CIA Cuts Contractors

The CIA has decided to cut its contractor workforce by 10 percent, the Washington Post reports today. The agency also has implemented a rule barring employees from going to work for contractors serving the CIA within 18 months of leaving the agency. "Over the past three years or so, a fairly significant number of those individuals who resigned -- not retired, but resigned -- from CIA end up coming back as contractors within a short period of time," said CIA Associate Deputy Director Michael Morell. "We want to decrease the number of people who do that."

Apparently, with all the hiring the agency's been doing lately, the CIA figures it can get more of its work done in-house. This represents a pretty big shift from the agency's post-9/11 thinking. As recently as May 2005, Shane Harris was writing the following in Government Executive about the CIA's then-burgeoning efforts to outsource intelligence collection and analysis:

John Negroponte, the new director of national intelligence, might end up presiding over a network of official agencies and outside analysts. A former CIA analyst and manager says the need to do so couldn't be more pressing. He notes that President Bush has ordered a 50 percent increase in the CIA's analyst workforce as soon as possible. "The only way to do that," he says, "is to outsource."

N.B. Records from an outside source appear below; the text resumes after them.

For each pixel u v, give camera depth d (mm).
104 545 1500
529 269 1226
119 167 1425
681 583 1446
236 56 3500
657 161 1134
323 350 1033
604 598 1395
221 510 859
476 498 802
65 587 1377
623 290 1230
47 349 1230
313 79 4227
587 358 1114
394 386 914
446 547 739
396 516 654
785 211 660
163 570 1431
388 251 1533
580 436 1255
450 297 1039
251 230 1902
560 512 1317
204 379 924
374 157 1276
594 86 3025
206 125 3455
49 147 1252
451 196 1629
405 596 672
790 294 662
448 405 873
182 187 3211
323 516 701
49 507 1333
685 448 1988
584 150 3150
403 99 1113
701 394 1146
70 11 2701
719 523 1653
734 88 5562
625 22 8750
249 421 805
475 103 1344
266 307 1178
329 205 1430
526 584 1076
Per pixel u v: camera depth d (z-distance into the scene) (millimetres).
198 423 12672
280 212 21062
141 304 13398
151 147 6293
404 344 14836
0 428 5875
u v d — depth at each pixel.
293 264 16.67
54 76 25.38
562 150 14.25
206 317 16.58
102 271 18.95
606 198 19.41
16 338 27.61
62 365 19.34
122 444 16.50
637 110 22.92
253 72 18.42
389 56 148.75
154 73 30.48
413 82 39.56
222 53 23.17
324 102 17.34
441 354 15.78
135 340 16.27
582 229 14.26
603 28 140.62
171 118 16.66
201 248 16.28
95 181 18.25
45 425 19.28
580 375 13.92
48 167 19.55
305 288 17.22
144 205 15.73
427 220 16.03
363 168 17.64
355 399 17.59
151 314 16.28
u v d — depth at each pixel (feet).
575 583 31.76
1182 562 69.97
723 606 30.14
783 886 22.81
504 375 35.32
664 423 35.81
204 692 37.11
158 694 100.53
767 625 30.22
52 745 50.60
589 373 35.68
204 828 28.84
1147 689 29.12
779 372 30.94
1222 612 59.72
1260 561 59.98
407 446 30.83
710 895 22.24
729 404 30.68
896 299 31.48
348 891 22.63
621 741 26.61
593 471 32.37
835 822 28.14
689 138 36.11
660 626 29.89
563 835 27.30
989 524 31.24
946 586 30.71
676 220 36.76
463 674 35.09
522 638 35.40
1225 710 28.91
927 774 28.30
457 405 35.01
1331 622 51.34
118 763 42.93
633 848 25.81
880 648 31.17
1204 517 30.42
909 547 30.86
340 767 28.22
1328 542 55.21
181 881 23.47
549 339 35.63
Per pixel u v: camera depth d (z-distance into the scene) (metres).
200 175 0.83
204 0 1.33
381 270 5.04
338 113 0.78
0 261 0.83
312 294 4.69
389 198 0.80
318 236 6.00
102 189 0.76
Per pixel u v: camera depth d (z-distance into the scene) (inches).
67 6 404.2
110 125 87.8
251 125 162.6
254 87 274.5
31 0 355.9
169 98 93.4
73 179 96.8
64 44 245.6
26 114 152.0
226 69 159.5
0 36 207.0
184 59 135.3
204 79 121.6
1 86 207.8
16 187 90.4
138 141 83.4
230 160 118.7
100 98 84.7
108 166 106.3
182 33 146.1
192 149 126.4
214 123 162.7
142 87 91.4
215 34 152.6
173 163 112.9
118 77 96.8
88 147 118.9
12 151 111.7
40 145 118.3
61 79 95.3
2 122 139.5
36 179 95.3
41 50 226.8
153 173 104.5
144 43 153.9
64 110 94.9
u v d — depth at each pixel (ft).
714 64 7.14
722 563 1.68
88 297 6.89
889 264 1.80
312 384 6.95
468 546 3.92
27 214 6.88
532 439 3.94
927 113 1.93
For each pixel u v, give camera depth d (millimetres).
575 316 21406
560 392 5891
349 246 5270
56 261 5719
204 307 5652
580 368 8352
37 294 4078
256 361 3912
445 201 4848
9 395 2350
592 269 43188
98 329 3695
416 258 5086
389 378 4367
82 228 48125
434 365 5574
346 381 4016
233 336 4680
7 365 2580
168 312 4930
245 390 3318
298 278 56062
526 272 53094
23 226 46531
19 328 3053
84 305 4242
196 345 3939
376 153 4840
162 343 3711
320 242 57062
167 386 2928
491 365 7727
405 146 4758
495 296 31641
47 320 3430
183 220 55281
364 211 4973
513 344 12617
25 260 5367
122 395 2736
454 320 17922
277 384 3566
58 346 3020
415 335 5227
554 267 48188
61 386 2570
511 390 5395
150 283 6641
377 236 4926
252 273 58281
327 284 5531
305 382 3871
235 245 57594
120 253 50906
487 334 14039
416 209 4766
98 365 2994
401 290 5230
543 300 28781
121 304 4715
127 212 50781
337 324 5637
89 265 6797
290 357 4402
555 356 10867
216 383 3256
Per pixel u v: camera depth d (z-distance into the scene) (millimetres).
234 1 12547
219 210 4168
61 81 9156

Update: My colleague Anne Laurent reminds me that I foolishly overlooked Shane Harris' much more recent look at contractors and the CIA's human capital crisis, from the May 1, 2007 issue of the magazine. Key quote from that piece:

In the nearly six years since Sept. 11, the CIA and other agencies haven't wanted for applicants; there are more people who want jobs than there are billets. But training employees takes years. To fill the gap in the meantime, during wartime, the agencies have hired contractors in record numbers. The agencies have outsourced some of the most sensitive functions, including analysis, spying on foreign adversaries, prisoner interrogation and translation services.

The outsourcing could be temporary, assuming intelligence agencies eventually replenish their personnel stocks. Except that the agencies actually are competing with the contractors for workers. According to the five-year strategic human capital plan at the Office of the Director of National Intelligence, "those same contractors recruit our employees, already cleared and trained at government expense, and then 'lease' them back to us at considerably greater expense."